I had to enter a name (no need to quote), choose the disk (very obscure list of two elements, I think some sort of UUID), give a "path". This one was what I could understand after the efibootmgr syntax: the "EFI\opensuse\grubx64.efi" part.

And this option gives the same result as the other.

9.3  On Dell computer (at least Vostro 3360)

At boot time, the firmware don't seems to be able to see Leap 15 usb stick (at least it was my present problem). So one needs to build his own nvram entry for the usb stick.

Switch the computer off. Plug the usb stick and boot to the firmware (F2).
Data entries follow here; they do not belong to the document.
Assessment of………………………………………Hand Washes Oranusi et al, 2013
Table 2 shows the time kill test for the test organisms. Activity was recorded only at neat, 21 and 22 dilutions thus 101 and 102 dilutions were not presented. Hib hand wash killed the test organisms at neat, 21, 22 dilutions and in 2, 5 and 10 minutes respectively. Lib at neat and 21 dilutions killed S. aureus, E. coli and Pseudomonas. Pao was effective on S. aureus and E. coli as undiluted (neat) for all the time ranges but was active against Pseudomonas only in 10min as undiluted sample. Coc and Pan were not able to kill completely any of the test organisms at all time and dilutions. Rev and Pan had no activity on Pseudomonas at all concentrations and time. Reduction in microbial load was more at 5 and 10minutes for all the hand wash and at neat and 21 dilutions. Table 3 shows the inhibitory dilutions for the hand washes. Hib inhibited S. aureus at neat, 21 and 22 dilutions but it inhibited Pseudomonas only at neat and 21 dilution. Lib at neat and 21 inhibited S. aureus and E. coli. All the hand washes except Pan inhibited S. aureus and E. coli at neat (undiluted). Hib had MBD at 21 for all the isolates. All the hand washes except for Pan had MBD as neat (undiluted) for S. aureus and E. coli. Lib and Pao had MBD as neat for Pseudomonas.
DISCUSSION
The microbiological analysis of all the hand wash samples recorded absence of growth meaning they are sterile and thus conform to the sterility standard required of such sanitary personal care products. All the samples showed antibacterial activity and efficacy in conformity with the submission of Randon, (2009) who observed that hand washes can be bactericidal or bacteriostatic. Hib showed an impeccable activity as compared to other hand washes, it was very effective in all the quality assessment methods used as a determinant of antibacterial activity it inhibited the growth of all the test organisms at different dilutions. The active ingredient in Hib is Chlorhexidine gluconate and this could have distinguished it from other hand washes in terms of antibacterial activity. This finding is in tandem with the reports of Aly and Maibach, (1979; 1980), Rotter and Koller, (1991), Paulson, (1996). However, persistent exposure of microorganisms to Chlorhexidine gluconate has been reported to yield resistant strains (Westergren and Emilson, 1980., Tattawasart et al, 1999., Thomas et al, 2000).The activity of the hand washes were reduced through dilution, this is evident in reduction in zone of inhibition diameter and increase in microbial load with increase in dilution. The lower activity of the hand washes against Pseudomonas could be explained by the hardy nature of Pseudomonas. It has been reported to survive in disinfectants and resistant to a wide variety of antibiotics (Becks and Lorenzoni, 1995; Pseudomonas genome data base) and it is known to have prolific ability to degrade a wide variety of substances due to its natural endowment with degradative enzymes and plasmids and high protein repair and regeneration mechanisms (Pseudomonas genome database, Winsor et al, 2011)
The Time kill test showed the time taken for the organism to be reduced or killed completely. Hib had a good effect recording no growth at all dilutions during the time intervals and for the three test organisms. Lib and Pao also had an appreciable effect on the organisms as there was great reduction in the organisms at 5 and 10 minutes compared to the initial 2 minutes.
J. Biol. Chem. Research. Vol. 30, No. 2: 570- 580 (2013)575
Go to boot option then "add entry". You get three lines, one for the name (better use any short name, but you can't edit it afterward), one for the device, that should be found (have "USB" in it), then for the "file". On Leap 15.0 usb stick, "file" is: \EFI\BOOT\bootx64.efi

Type F10 to save the config and reboot, type "F12" (boot menu) and choose your new entry, the usb stick should boot.

As an alternative you can use efibootmgr as instructed here to build the nvram with same syntax. efibootmgr -v allows you to see what's the other entries looks like.

9.4  With YaST

YaST is not always easy to manage, because it uses in the third tab (choosing the default menu entry) the previous osprober result, and osprober is only executed after the config is validated, so you have to make a "blank run" to update the boot entry list (the one of the grub menu), before being able to choose one...

AFAIK Yast knows only about the EFI/opensuse folder and NVRAM. I'm not sure how it manage EFI/opensuse, don't know if manual changes there are preserved upon updates, but any other /EFI folder is ignored.

YaST write the boot files (*.efi) to /boot/efi and complain if nothing is mounted there (good) - have to be the EFI partition, with it's first folder "EFI"...

I could test all that moving all the opensuse folder (under EFI) to a backup place then making YaST write them again.

I found here:


than for YaST to write every bit of info about boot system, one have to force it, changing the bootloader in the menu to anything else (no need to validate, reloading the menu do the trick) then back to grub2-efi. Changing any other option *is not enough*.

I think there should be an option "reload" of "force writing", because this trick is specially naked.